Nach ein bisschen suchen, fand ich eine Anleitung im Netz die ich niemandem vorenthalten möchte:
Kann dazu nur sagen: Bei mir läufts super! :) (Konnt zwar noch nicht wirklich was testen, aber das System an sich läuft)
This should actually work in any vmware, but I’ve only done it in
VMWare Fusion (OS X 10.4)
Launch vmware fusion and select a new installation. I chose Linux,
and a linux 2.6 kernel and then labelled it BackTrack2-Final. I did
this intentionally as there is a new release of BT coming out that I
also intend on installing ;)
For the sake of speed, I launched BT from the downloaded ISO rather
than cd, but either should work fine. I went with the default 8G
option but opted to have the files split into 2G each.

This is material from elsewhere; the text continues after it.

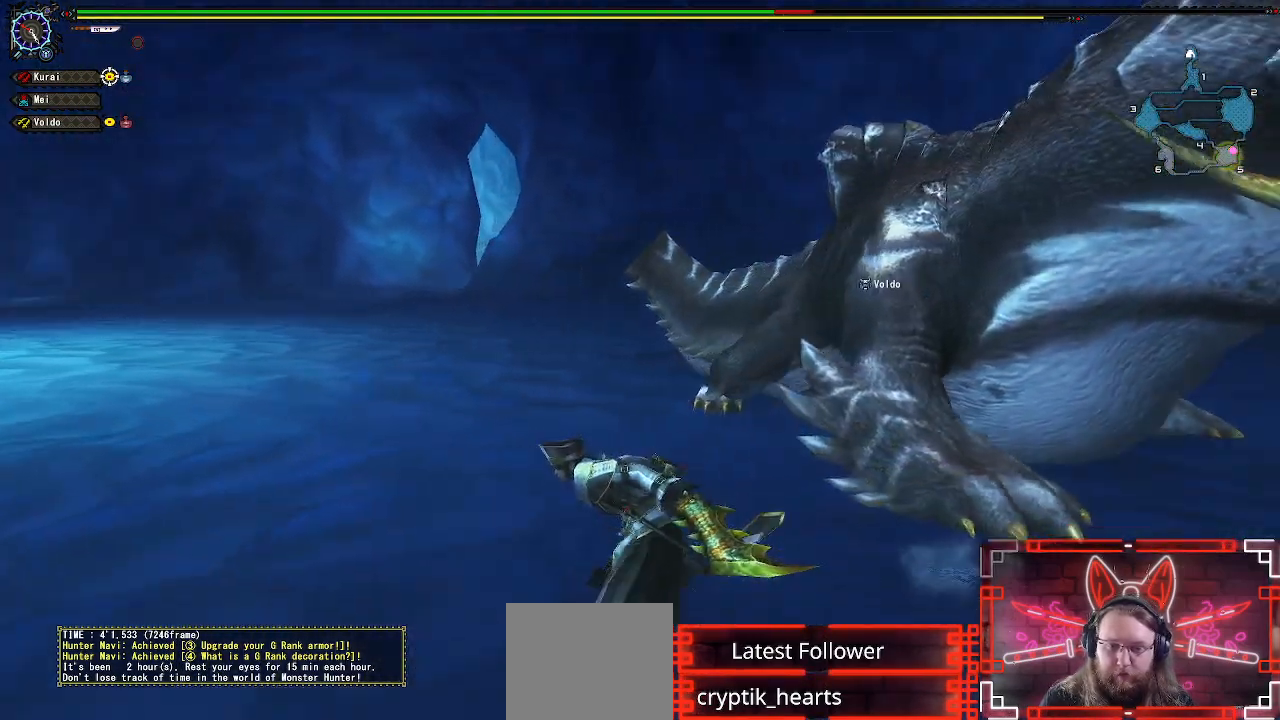
{"buttons": [], "left_stick": "up-left", "right_stick": "right", "events": [[167, "right_stick", "center"], [233, "R1", "down"], [267, "left_stick", "up-left"], [433, "right_stick", "right"], [467, "R1", "up"]]}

Log in using root/toor, then startx
Open a terminal and do the following:
fdisk /dev/sda
We’re going to create 3 partitions at this point. The first
partition is overly generous at 100M, but I’m funny like that. The
second is our swap partition which I generally make 1024M/1G. We
assign the remainder of the disk to eventually be used as /
Within fdisk, issue the following commands to do this.
n
p
1
enter
+100M
a
1
n
p
2
enter
+1024M
t
2
82
n
p
3
enter
enter
w
The w command within fdisk will write your changes to disk.
I’m a fan of ext3, so I then did the following:
mke2fs -j /dev/sda1
mke2fs -j /dev/sda3
mkswap /dev/sda2
swapon /dev/sda2
This will make sda1 and sda3 ext3 filesystems and enable swap on sda2.
Now cd to /tmp and do the following.
mkdir boot
mkdir bt2
mount /dev/sda1 boot
mount /dev/sda3 bt2
Ok, now launch the BT Installer from the KDE start menu, located
under System as BackTrack Installer. The place you are installing to
is /tmp/bt2 and I chose a full install since I have the space for it.
There may be a significant pause at 80%. Don’t Panic. This is
normal, just wait it out. You are free to panic if it’s still there
30 minutes later, but it shouldn’t take that long at all.
Viola. You have a BackTrack2 install in VMWare to use and abuse to
your hearts content on your macbook :)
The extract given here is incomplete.